(Data entries)
++++++

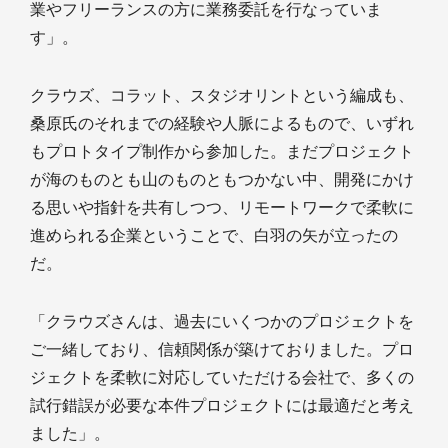
業やフリーランスの方に業務委託を行なっていま
す」。
クラウズ、コラット、スタジオリントという編成も、
桑原氏のそれまでの経験や人脈によるもので、いずれ
もプロトタイプ制作から参加した。まだプロジェクト
が海のものとも山のものともつかない中、開発にかけ
る思いや指針を共有しつつ、リモートワークで柔軟に
進められる企業ということで、白羽の矢が立ったの
だ。
「クラウズさんは、過去にいくつかのプロジェクトを
ご一緒しており、信頼関係が築けておりました。プロ
ジェクトを柔軟に対応していただける会社で、多くの
試行錯誤が必要な本件プロジェクトには最適だと考え
ました」。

++++++

**Exercise brief**
Express every line of text in the entries above as a Markdown table with the columns "No." and "Line," one row per line in order. Skip blank lines and leave out the pictures.

**Response to the exercise**
| No. | Line |
|---|---|
| 1 | 業やフリーランスの方に業務委託を行なっていま |
| 2 | す」。 |
| 3 | クラウズ、コラット、スタジオリントという編成も、 |
| 4 | 桑原氏のそれまでの経験や人脈によるもので、いずれ |
| 5 | もプロトタイプ制作から参加した。まだプロジェクト |
| 6 | が海のものとも山のものともつかない中、開発にかけ |
| 7 | る思いや指針を共有しつつ、リモートワークで柔軟に |
| 8 | 進められる企業ということで、白羽の矢が立ったの |
| 9 | だ。 |
| 10 | 「クラウズさんは、過去にいくつかのプロジェクトを |
| 11 | ご一緒しており、信頼関係が築けておりました。プロ |
| 12 | ジェクトを柔軟に対応していただける会社で、多くの |
| 13 | 試行錯誤が必要な本件プロジェクトには最適だと考え |
| 14 | ました」。 |